Late Wednesday the Bethesda, Md.-based company reported FFO of 70 cents per share, for the period ended June 30. While that's down from $1.18 per share a year earlier, the performance topped the 58-cents-per-share estimate of analysts polled by Thomson Reuters.
Funds from operations, or FFO, adds such items as amortization and depreciation to net income, and is considered a key measure of strength for REITs because it provides a more accurate picture of cash performance.
Janney's Daniel Donlan said in a client note that the company's hotel earnings before interest, taxes, depreciation and amortization margins held fairly steady on a nearly 16 percent drop in expenses.
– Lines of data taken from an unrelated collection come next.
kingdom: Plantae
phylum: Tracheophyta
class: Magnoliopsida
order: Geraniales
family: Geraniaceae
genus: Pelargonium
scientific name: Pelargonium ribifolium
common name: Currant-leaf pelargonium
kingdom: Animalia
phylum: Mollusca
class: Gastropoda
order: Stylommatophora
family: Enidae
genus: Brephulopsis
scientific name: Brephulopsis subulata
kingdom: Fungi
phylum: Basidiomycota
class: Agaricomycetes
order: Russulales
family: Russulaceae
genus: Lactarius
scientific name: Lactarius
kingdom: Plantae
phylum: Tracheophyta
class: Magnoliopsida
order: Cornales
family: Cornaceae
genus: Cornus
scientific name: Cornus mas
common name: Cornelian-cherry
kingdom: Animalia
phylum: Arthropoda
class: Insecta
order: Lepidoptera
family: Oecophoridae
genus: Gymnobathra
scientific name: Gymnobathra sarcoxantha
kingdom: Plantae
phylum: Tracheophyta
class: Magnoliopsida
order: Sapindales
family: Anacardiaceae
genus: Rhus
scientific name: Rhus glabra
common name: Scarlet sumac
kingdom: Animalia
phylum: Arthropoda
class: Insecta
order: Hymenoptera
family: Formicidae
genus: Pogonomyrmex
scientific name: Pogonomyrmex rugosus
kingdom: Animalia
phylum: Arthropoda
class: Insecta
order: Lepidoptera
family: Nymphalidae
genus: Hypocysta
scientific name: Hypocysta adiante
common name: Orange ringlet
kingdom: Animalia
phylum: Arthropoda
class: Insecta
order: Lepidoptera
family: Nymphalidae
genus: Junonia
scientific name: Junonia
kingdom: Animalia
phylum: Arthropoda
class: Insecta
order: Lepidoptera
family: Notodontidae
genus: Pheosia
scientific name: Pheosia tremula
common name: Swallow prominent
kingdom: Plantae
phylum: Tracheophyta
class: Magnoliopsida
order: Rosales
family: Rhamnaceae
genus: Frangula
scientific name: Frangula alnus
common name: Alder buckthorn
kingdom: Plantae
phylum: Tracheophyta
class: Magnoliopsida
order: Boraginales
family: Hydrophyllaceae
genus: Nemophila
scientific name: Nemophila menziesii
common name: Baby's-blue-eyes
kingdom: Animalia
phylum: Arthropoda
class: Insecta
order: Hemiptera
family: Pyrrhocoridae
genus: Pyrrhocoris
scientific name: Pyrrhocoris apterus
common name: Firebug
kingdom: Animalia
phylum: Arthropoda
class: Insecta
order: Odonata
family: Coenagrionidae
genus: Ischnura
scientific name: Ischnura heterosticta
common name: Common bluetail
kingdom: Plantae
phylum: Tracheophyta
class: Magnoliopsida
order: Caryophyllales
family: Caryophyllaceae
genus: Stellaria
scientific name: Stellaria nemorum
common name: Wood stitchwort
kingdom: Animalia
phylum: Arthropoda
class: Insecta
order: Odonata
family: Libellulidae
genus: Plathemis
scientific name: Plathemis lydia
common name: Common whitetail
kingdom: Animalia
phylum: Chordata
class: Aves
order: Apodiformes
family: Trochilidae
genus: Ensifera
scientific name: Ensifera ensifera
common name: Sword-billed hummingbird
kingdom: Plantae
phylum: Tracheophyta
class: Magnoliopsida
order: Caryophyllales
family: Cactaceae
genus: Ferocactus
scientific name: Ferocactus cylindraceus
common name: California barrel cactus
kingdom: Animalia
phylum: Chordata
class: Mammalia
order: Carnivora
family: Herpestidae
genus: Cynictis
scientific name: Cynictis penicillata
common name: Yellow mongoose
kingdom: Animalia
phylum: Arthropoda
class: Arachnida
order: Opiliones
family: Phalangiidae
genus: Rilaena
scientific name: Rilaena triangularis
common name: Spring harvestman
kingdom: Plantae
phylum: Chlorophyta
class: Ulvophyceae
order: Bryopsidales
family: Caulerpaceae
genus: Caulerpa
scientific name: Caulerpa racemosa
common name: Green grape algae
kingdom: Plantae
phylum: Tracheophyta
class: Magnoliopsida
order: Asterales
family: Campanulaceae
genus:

The analyst also said that demand for upper-upscale hotel rooms may be stabilizing, as LaSalle has experienced smaller declines in monthly revenue per available room for that segment from April through June.
Revenue per available room, known as revpar, is a key gauge of a lodging operator's performance.
Donlan reiterated a "Buy" rating.
LaSalle's stock added $1.20, or 9.5 percent, to $13.88 in afternoon trading. The shares have traded in a 52-week range of $3.57 to $33.